- Opening Delimiter -
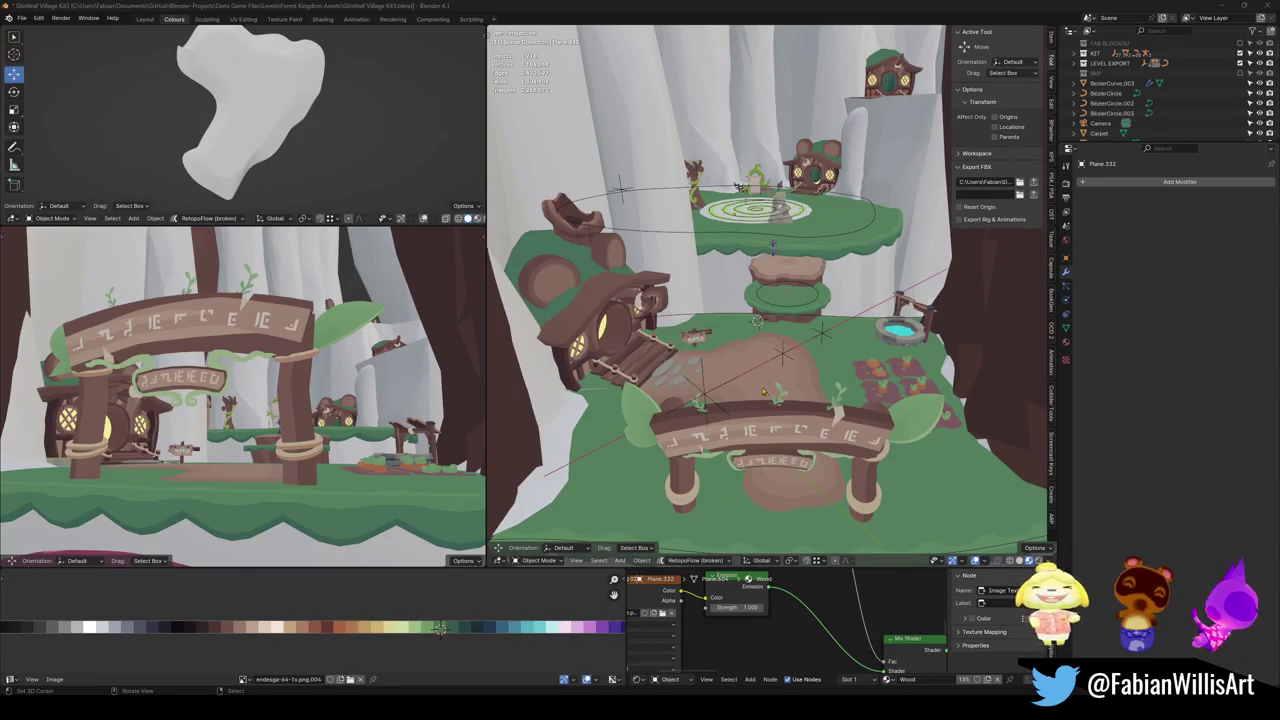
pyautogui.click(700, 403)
- Closing Delimiter -
- Opening Delimiter -
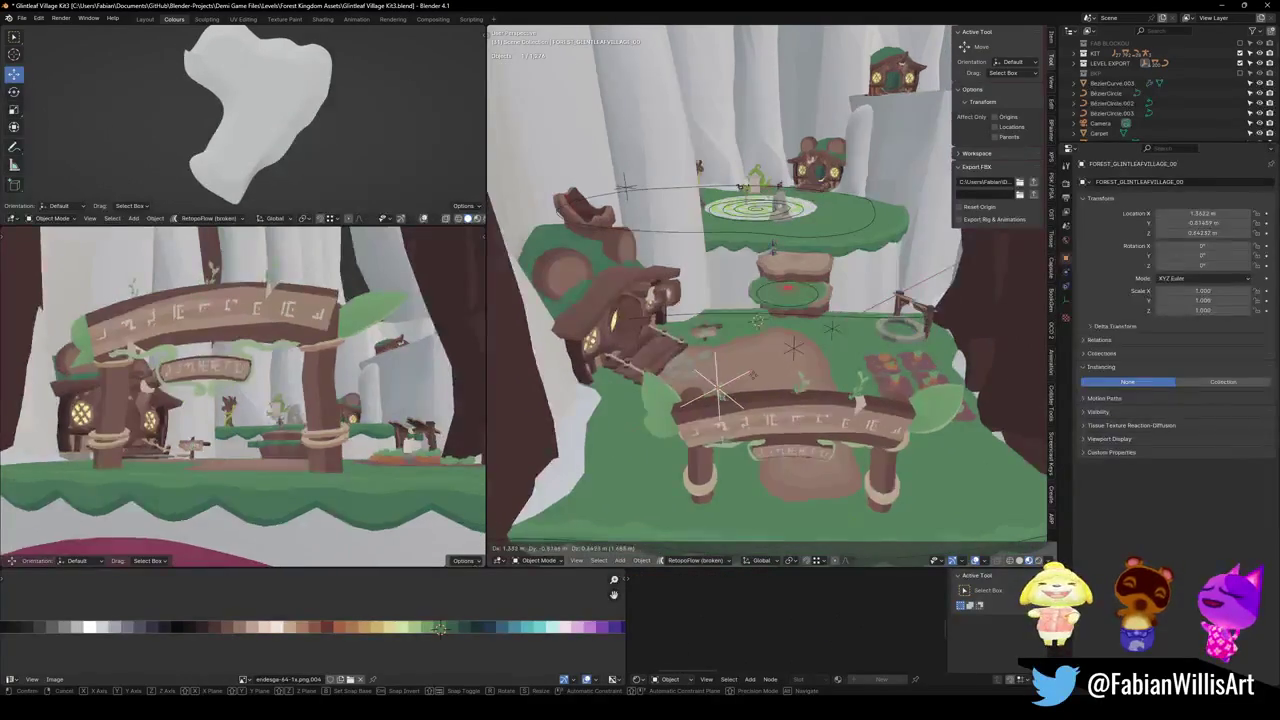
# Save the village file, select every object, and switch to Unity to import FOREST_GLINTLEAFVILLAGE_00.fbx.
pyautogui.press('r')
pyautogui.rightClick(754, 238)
- Closing Delimiter -
EXERCISE PROMPT: Begin at the line that has "# Save the village" in the entries above; stop after the line that has "pyautogui.rightClick(754, 238)". Transcribe exactly those lines and no others.

WRITTEN ANSWER:
# Save the village file, select every object, and switch to Unity to import FOREST_GLINTLEAFVILLAGE_00.fbx.
pyautogui.press('r')
pyautogui.rightClick(754, 238)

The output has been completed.